Блондин тоже бросился, и взмаха катаны Ильинский даже заметить не успел.

Курьер прилетел ночным в 2.45. Это был неприметный человек средних лет, в костюме и при галстуке, в плаще, с плоским чемоданчиком в руках. Его сопровождали два охранника, с одним они ездили уже года три и хорошо знали друг друга, второй, по совместительству - водитель, летел с ними второй раз. Раньше он работал в другую смену.

Минуя общие ворота с металлоискателем, они вышли из зоны прилетов и прошли через служебную дверь к выходу. Первым вышел водитель. Через некоторое время, услышав писк контрольного сигнала, двинулись и курьер с охранником. У выхода уже ждала машина. Освещение в подъездной галерее было так себе, фонари горели не все, но так было всегда, и курьер к этому привык. Он шагнул к машине и краем глаза увидел, как охранник резко развернулся и сделал шаг в сторону. Больше он не видел уже ничего.

- Готов, - сказала шепотом черная тень. - Уносите.

Еще две тени подхватили оглушенного охранника и торопливо уволокли его в темноту. Курьера затолкнули в машину, тень села рядом, и черная "волга" тронулась с места.

…Быстрее, быстрее, быстрее!

Когда Енот наносил первый удар скальпелем, курьер был, кажется, еще жив. А вот когда Енот достал пинцетом чип, оторвав его вместе с волокнами плоти - чип вжился, врос - у него уже не было сомнений, что он кромсает труп.

- Одна минута, - сказал Кен, ведущий машину и хронометраж одновременно. Антон бросил чип в перекись водорода, зажал баночку пальцем, поболтал, чтобы смыть кровь.

Цумэ закончил раздевать курьера. Эней сбросил рубашку, подставил грудь под мазок этилгидрохлорида и под скальпель. Резал уже Цумэ - с живыми у него получалось гораздо лучше, чем у Антона.

- Две минуты, - сказал Кен.

Кровь из разреза почти не текла: сосуды сжались от химического холода. Енот достал пинцетом чип и осторожно вложил его в раздвинутые края раны. Чип, говорите, разложится за полчаса? Да черт бы с ним. Эней сам начнет разлагаться, если через час-полтора не достать эту потенциальную гангрену.

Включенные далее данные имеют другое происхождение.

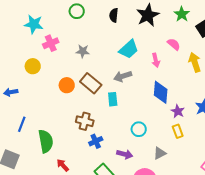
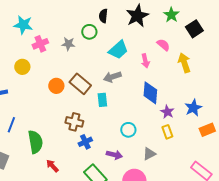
green circle: (77, 11) -> (89, 32), moved
gray star: (83, 51) -> (68, 44), moved

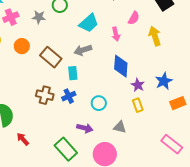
pink semicircle: (163, 45) -> (134, 18), turned 80
orange circle: (56, 86) -> (22, 46), moved
blue cross: (85, 142) -> (69, 96), moved
gray triangle: (149, 154) -> (120, 127), turned 40

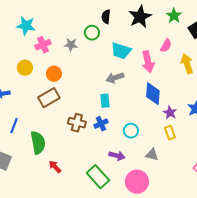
cyan trapezoid: (89, 23) -> (121, 51), turned 60
pink arrow: (116, 34) -> (148, 62), size x1.5
brown rectangle: (51, 57) -> (49, 98), moved, turned -70

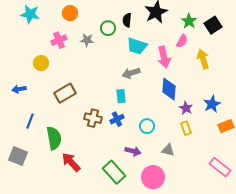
green star: (174, 16) -> (189, 21), moved
black semicircle: (106, 17) -> (127, 20), moved
cyan star: (26, 26) -> (30, 14), moved
orange circle: (54, 74) -> (70, 13), moved
red arrow: (55, 167) -> (71, 162), size x1.5

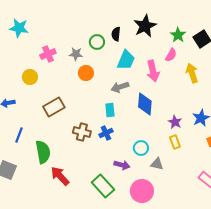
orange circle: (70, 13) -> (86, 73), moved
cyan trapezoid: (137, 46) -> (126, 60), turned -85
blue diamond: (169, 89) -> (145, 104), moved
cyan circle: (147, 126) -> (141, 148), moved

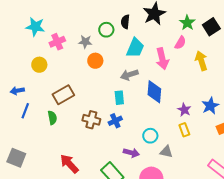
cyan star: (19, 28) -> (35, 27), moved
blue line: (19, 135) -> (25, 111), moved
green semicircle: (43, 152) -> (52, 118), moved, size x0.6

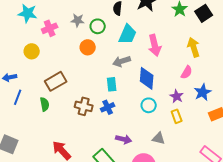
green circle: (106, 30) -> (98, 26), moved
gray star: (85, 42) -> (78, 20), moved
pink semicircle: (180, 43) -> (187, 72), moved
cyan circle: (150, 136) -> (149, 105), moved

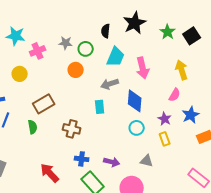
blue cross: (108, 107) -> (82, 159), moved, turned 32

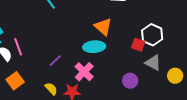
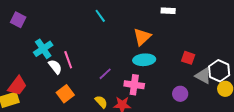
orange triangle: (103, 27) -> (142, 37), moved, turned 36
white hexagon: (152, 35) -> (219, 71), moved
pink cross: (84, 72) -> (134, 85), turned -36

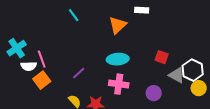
orange triangle: (142, 37) -> (118, 25), moved
white semicircle: (55, 67) -> (29, 66), turned 126
pink cross: (134, 85) -> (119, 84), moved
orange square: (65, 94) -> (42, 80), moved

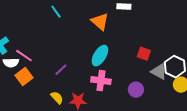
orange triangle: (118, 25) -> (100, 22), turned -36
pink line: (42, 59) -> (24, 56), turned -36
cyan ellipse: (118, 59) -> (100, 56), turned -55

В четыре щелчка медицинского степлера Цумэ сшил края раны. Марлевая прокладка. Пластырь. Все.

- Четыре минуты.

Эней надел рубашку курьера, принялся застегивать "разговоры" на куртке. Штаны решили оставить так - в бедрах курьер был пошире Энея, если бы брюки болтались, охрана могла бы что-то заподозрить. Вдвоем с Цумэ Антон помог Андрею влезть в ботинки покойника. В самом буквальном смысле.

- Вот он, - сказал Кен; снизил скорость и разблокировал двери.

Прыжок был бесшумным - только машину на миг перекосило под чужим весом. Верхний люк щелкнул, открываясь. Печальные глаза лемура блеснули при свете салонной лампочки.

- Восемь минут.

- Готов? Давайте его сюда, - Кессель принял труп так же легко, как Цумэ его подал, выдернул из люка, как морковку, и швырнул. Потом оперативник скользнул внутрь.